No wonder the men at first didn't believe them. Would any of us have automatically believed them? But when they found it was true, well, think how it would be to have your emotions jerked from one extreme to the exact opposite extreme.
I would think that kind of dramatic change of emotion, though wonderful, would be a bit hard on the human system.
Easter brings up life-and-death concerns. A Canadian scientist said, "I have only two questions to ask: One, has anyone ever defeated death? And two, did he make a way for me to do it also?"
Well, the story that we celebrate tonight is the answer to those two questions. Yes, Jesus did defeat death, and yes, he did make a way for us to do it also. At least that's the Christian story.
This hope is the heart of Jesus' message. It is what the apostles fearlessly and unflinchingly preached.
Albert Einstein spoke many times of how a scientific hypothesis works. He said that "A scientist tells himself a story and then finds out by experiment whether it is true or not."
Before he was the nationally famous chaplain at Yale University, before he was the minister of the great Riverside Presbyterian Church in New York, and before he was a well-known activist in the field of peacemaking, William Sloane Coffin Jr. was searching for faith.
He described a crucial transition in his faith-journey: "Slowly," he said, "I found myself changing from the seeker who looks hoping something's there, to the kind who knows something's there, if only he can find it."
Some of us here tonight have absolutely no doubt about the truth of the resurrection. Some come with doubt. And some are somewhere in between. We are all in different places on our faith journey. What is important is that we are here.
The story of the resurrection of Jesus is the central story of our faith. It matters that the resurrection happened! This story not only proclaims the risen Jesus, but also summons us to follow Jesus and to obey and trust him.

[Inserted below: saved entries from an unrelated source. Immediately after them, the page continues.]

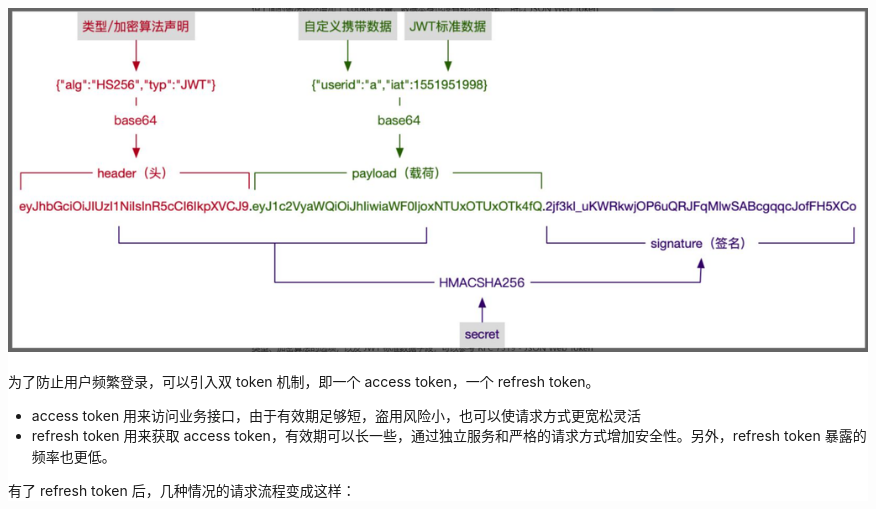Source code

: ![image-20230802174223061](./learn-3.assets/image-20230802174223061.png)

为了防止用户频繁登录，可以引入双 token 机制，即一个 access token，一个 refresh token。

* access token 用来访问业务接口，由于有效期足够短，盗用风险小，也可以使请求方式更宽松灵活
* refresh token 用来获取 access token，有效期可以长一些，通过独立服务和严格的请求方式增加安全性。另外，refresh token 暴露的频率也更低。

有了 refresh token 后，几种情况的请求流程变成这样：

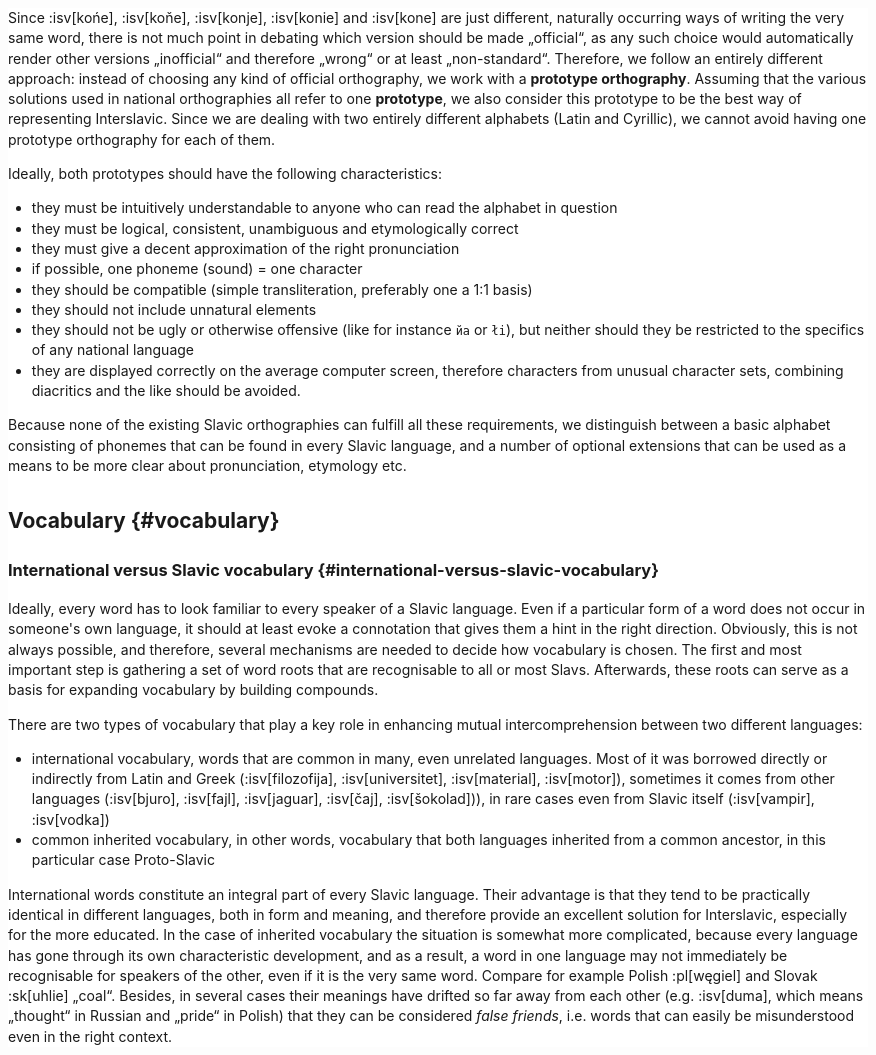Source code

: Since :isv[końe], :isv[koňe], :isv[konje], :isv[konie] and :isv[kone] are just different, naturally occurring ways of writing the very same word, there is not much point in debating which version should be made „official“, as any such choice would automatically render other versions „inofficial“ and therefore „wrong“ or at least „non-standard“. Therefore, we follow an entirely different approach: instead of choosing any kind of official orthography, we work with a **prototype orthography**. Assuming that the various solutions used in national orthographies all refer to one **prototype**, we also consider this prototype to be the best way of representing Interslavic. Since we are dealing with two entirely different alphabets (Latin and Cyrillic), we cannot avoid having one prototype orthography for each of them.

Ideally, both prototypes should have the following characteristics:

- they must be intuitively understandable to anyone who can read the alphabet in question
- they must be logical, consistent, unambiguous and etymologically correct
- they must give a decent approximation of the right pronunciation
- if possible, one phoneme (sound) = one character
- they should be compatible (simple transliteration, preferably one a 1:1 basis)
- they should not include unnatural elements
- they should not be ugly or otherwise offensive (like for instance `йа` or `łi`), but neither should they be restricted to the specifics of any national language
- they are displayed correctly on the average computer screen, therefore characters from unusual character sets, combining diacritics and the like should be avoided.

Because none of the existing Slavic orthographies can fulfill all these requirements, we distinguish between a basic alphabet consisting of phonemes that can be found in every Slavic language, and a number of optional extensions that can be used as a means to be more clear about pronunciation, etymology etc.

## Vocabulary \{#vocabulary}

### International versus Ѕlavic vocabulary \{#international-versus-ѕlavic-vocabulary}

Ideally, every word has to look familiar to every speaker of a Slavic language. Even if a particular form of a word does not occur in someone's own language, it should at least evoke a connotation that gives them a hint in the right direction. Obviously, this is not always possible, and therefore, several mechanisms are needed to decide how vocabulary is chosen. The first and most important step is gathering a set of word roots that are recognisable to all or most Slavs. Afterwards, these roots can serve as a basis for expanding vocabulary by building compounds.

There are two types of vocabulary that play a key role in enhancing mutual intercomprehension between two different languages:

- international vocabulary, words that are common in many, even unrelated languages. Most of it was borrowed directly or indirectly from Latin and Greek (:isv[filozofija], :isv[universitet], :isv[material], :isv[motor]), sometimes it comes from other languages (:isv[bjuro], :isv[fajl], :isv[jaguar], :isv[čaj], :isv[šokolad])), in rare cases even from Slavic itself (:isv[vampir], :isv[vodka])
- common inherited vocabulary, in other words, vocabulary that both languages inherited from a common ancestor, in this particular case Proto-Slavic

International words constitute an integral part of every Slavic language. Their advantage is that they tend to be practically identical in different languages, both in form and meaning, and therefore provide an excellent solution for Interslavic, especially for the more educated. In the case of inherited vocabulary the situation is somewhat more complicated, because every language has gone through its own characteristic development, and as a result, a word in one language may not immediately be recognisable for speakers of the other, even if it is the very same word. Compare for example Polish :pl[węgiel] and Slovak :sk[uhlie] „coal“. Besides, in several cases their meanings have drifted so far away from each other (e.g. :isv[duma], which means „thought“ in Russian and „pride“ in Polish) that they can be considered _false friends_, i.e. words that can easily be misunderstood even in the right context.


[1]: ../vocabulary/derivation.md
[2]: http://steen.free.fr/interslavic/voting_machine.html
[3]: http://en.wikibooks.org/wiki/False_Friends_of_the_Slavist
[4]: ../vocabulary/derivation.md#proto-slavic
[5]: http://steen.free.fr/interslavic/slavic_pronouns.html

Wherever we find ourselves on our faith journey, this is our story, and so this is our experiment; it is the greatest experiment of a lifetime!
If we embrace this story and daily undertake this experiment, the truth of it will become evident. We will discover how God's Spirit brings hope to people who can't imagine a way out.
What looked like a dead-end becomes a thoroughfare. What appeared to be a cave turns out to be a tunnel through the mountain. God’s Spirit brings resurrections, not just One long ago, but again and again in God's people.
If we undertake in hope this experiment, proclaiming the story of the resurrection of Jesus and following Him, we will demonstrate to ourselves and to the world how profoundly true the story of the church, the story of Jesus is. Amen.